### Supplied text
= = = =
Of course recipients can always choose to ignore the result of verifying
signatures (or not verify them at all) no matter what scheme you use.

Note that Magic Signatures is unabashedly an envelope, and well written
libraries make it hard to shoot yourself in the foot by opening an invalid
envelope.

Then there's the question of checking to see if the data in the envelope is
consistent with data outside the envelope.  A good way to do this is to
ignore the data outside the envelope and only use the verified, enveloped
data.  There are other ways if you have more complicated requirements; but
you only need to do complicated things if you have those complicated
requirements.

Of course, if some other part of your system is using data outside the
envelope to make important security decisions before your signature-aware
code gets to it, you may have issues.  But I think you have issues under ALL
these proposals in that case.
= = = =
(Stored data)
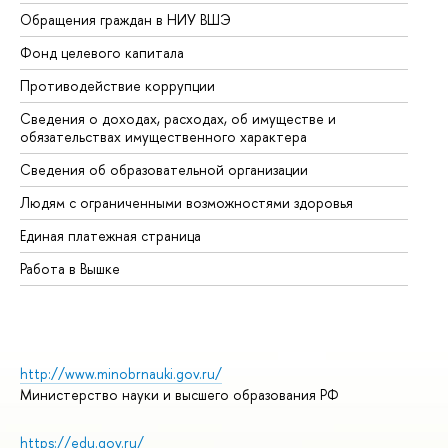
Обращения граждан в НИУ ВШЭ
Ас
Фонд целевого капитала
До
Противодействие коррупции
Це
Сведения о доходах, расходах, об имуществе и
Би
обязательствах имущественного характера
Об
Сведения об образовательной организации
Об
Людям с ограниченными возможностями здоровья
Единая платежная страница
Работа в Вышке
http://www.minobrnauki.gov.ru/
Министерство науки и высшего образования РФ
https://edu.gov.ru/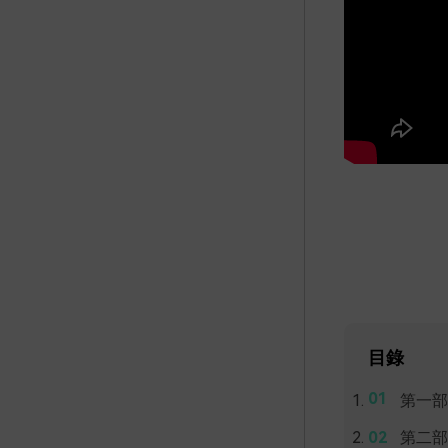
目錄
第一部
第二部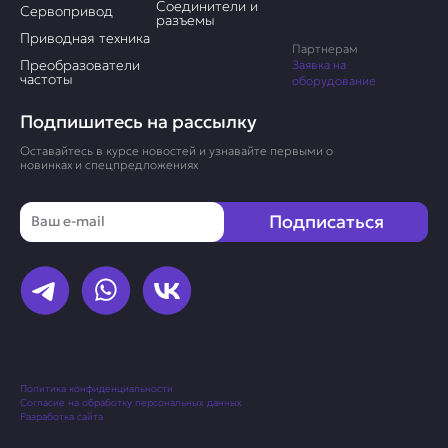
Соединители и
Сервопривод
разъемы
Приводная техника
Партнерам
Преобразователи
Заявка на
частоты
оборудование
Подпишитесь на рассылку
Оставайтесь в курсе новостей и узнавайте первыми о
новинках и спецпредложениях
Email
Подписаться
Политика конфиденциальности
Согласие на обработку персональных данных
Разработка сайта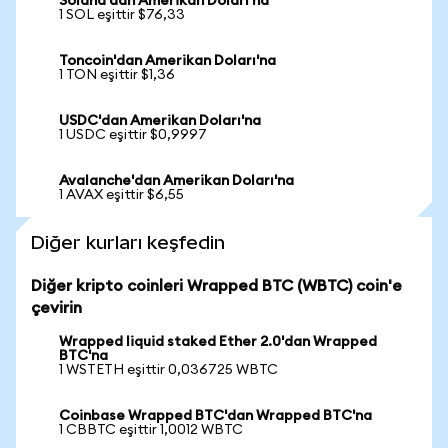
Solana'dan Amerikan Doları'na
1 SOL eşittir $76,33
Toncoin'dan Amerikan Doları'na
1 TON eşittir $1,36
USDC'dan Amerikan Doları'na
1 USDC eşittir $0,9997
Avalanche'dan Amerikan Doları'na
1 AVAX eşittir $6,55
Diğer kurları keşfedin
Diğer kripto coinleri Wrapped BTC (WBTC) coin'e
çevirin
Wrapped liquid staked Ether 2.0'dan Wrapped
BTC'na
1 WSTETH eşittir 0,036725 WBTC
Coinbase Wrapped BTC'dan Wrapped BTC'na
1 CBBTC eşittir 1,0012 WBTC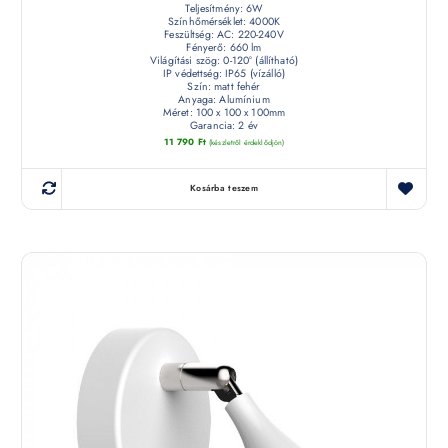
Teljesítmény: 6W
Színhőmérséklet: 4000K
Feszültség: AC: 220-240V
Fényerő: 660 lm
Világítási szög: 0-120° (állítható)
IP védettség: IP65 (vízálló)
Szín: matt fehér
Anyaga: Alumínium
Méret: 100 x 100 x 100mm
Garancia: 2 év
11 790
Ft
(készletről érdeklődjön)
Kosárba teszem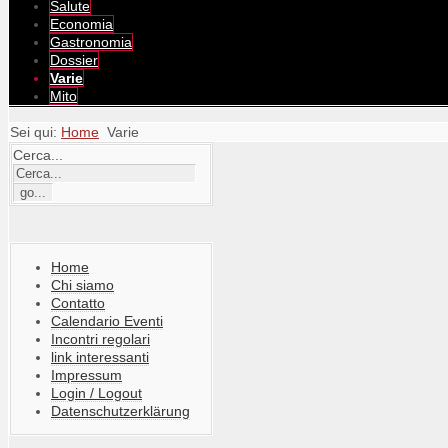
Salute
Economia
Gastronomia
Dossier
Varie
Mito
Sei qui:
Home
Varie
Cerca...
Home
Chi siamo
Contatto
Calendario Eventi
Incontri regolari
link interessanti
Impressum
Login / Logout
Datenschutzerklärung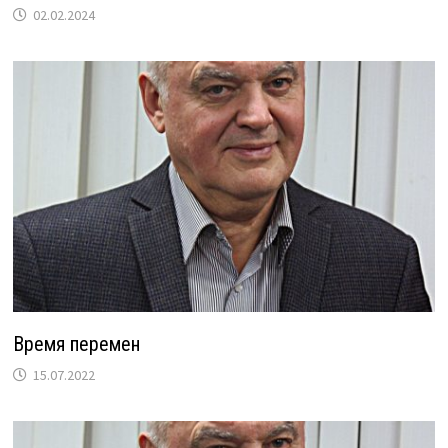
02.02.2024
Время перемен
15.07.2022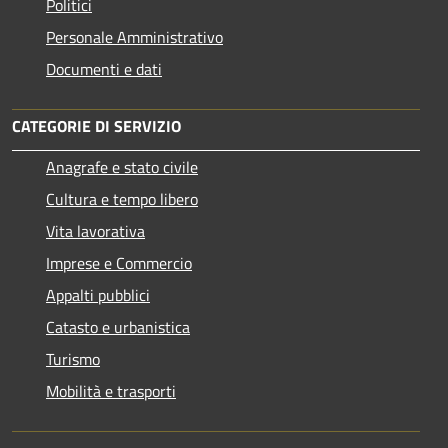
Politici
Personale Amministrativo
Documenti e dati
CATEGORIE DI SERVIZIO
Anagrafe e stato civile
Cultura e tempo libero
Vita lavorativa
Imprese e Commercio
Appalti pubblici
Catasto e urbanistica
Turismo
Mobilità e trasporti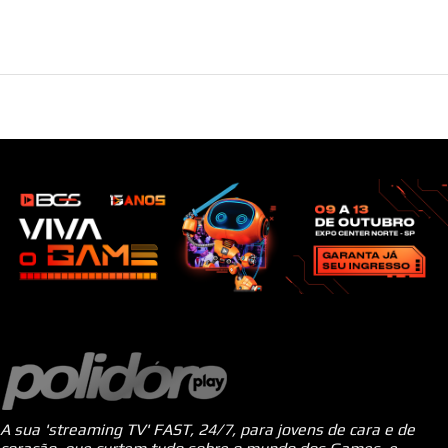
A sua 'streaming TV' FAST, 24/7, para jovens de cara e de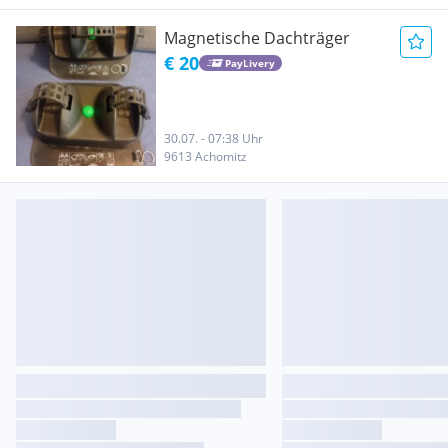
Magnetische Dachträger
€ 20
PayLivery
30.07. - 07:38 Uhr
9613 Achomitz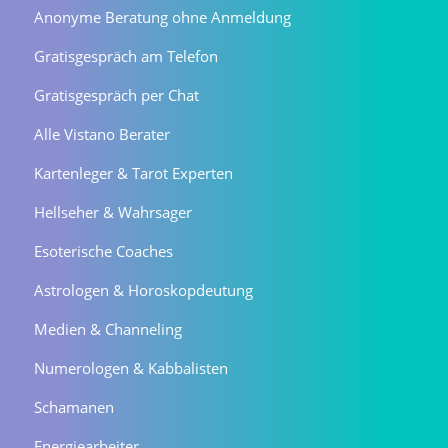
Anonyme Beratung ohne Anmeldung
Gratisgespräch am Telefon
Gratisgespräch per Chat
Alle Vistano Berater
Kartenleger & Tarot Experten
Hellseher & Wahrsager
Esoterische Coaches
Astrologen & Horoskopdeutung
Medien & Channeling
Numerologen & Kabbalisten
Schamanen
Energiearbeiter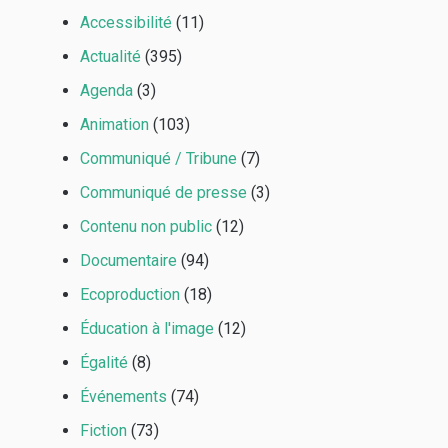
Accessibilité
(11)
Actualité
(395)
Agenda
(3)
Animation
(103)
Communiqué / Tribune
(7)
Communiqué de presse
(3)
Contenu non public
(12)
Documentaire
(94)
Ecoproduction
(18)
Éducation à l'image
(12)
Égalité
(8)
Événements
(74)
Fiction
(73)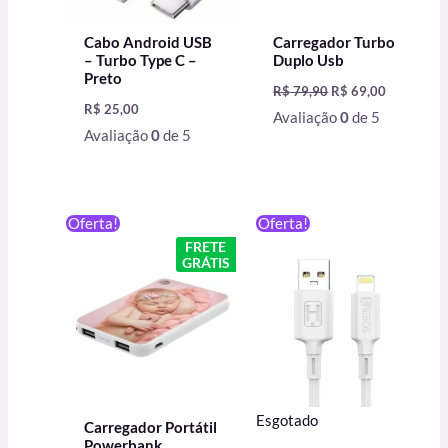
Cabo Android USB
Carregador Turbo
– Turbo Type C –
Duplo Usb
Preto
R$
79,90
R$
69,00
R$
25,00
Avaliação
0
de 5
Avaliação
0
de 5
O
O
O
O
Oferta!
Oferta!
preço
preço
preço
preço
FRETE
original
atual
original
atual
GRÁTIS
era:
é:
era:
é:
R$ 199,90.
R$ 149,90.
R$ 39,90.
R$ 25,00.
Esgotado
Carregador Portátil
Powerbank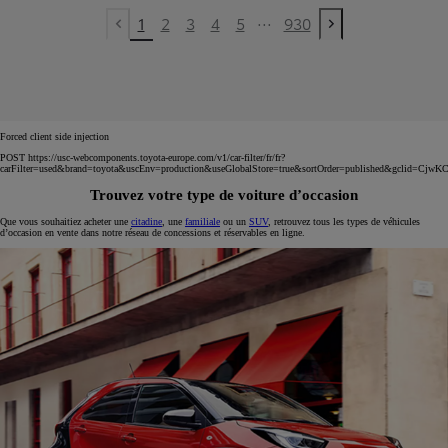
...
1
2
3
4
5
930
Previous page
Next page
Forced client side injection
POST https://usc-webcomponents.toyota-europe.com/v1/car-filter/fr/fr?
carFilter=used&brand=toyota&uscEnv=production&useGlobalStore=true&sortOrder=published
Trouvez votre type de voiture d’occasion
Que vous souhaitiez acheter une
citadine
, une
familiale
ou un
SUV
, retrouvez tous les types de véhicules
d’occasion en vente dans notre réseau de concessions et réservables en ligne.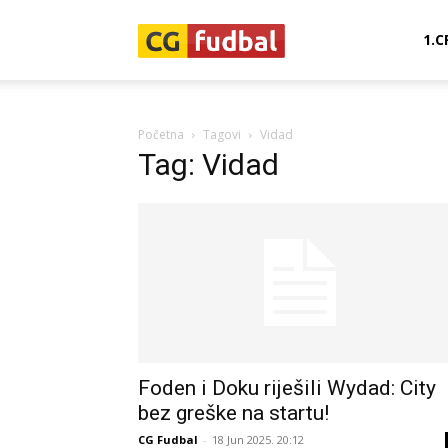
CG-
1.C
Fudbal
Početna
Tagovi
Vidad
Tag: Vidad
Foden i Doku riješili Wydad: City
bez greške na startu!
CG Fudbal
-
18 Jun 2025. 20:12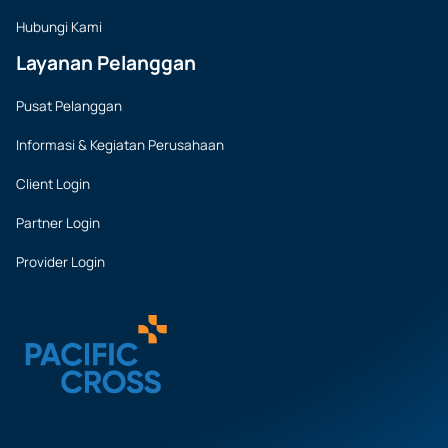
Hubungi Kami
Layanan Pelanggan
Pusat Pelanggan
Informasi & Kegiatan Perusahaan
Client Login
Partner Login
Provider Login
= = = =
### Task directions
Give the Magic Signatures text again from "Then there's the" up to and including "in that case.", updating each "requirements" to "needs".

### Answer space
Then there's the question of checking to see if the data in the envelope is
consistent with data outside the envelope.  A good way to do this is to
ignore the data outside the envelope and only use the verified, enveloped
data.  There are other ways if you have more complicated needs; but
you only need to do complicated things if you have those complicated
needs.

Of course, if some other part of your system is using data outside the
envelope to make important security decisions before your signature-aware
code gets to it, you may have issues.  But I think you have issues under ALL
these proposals in that case.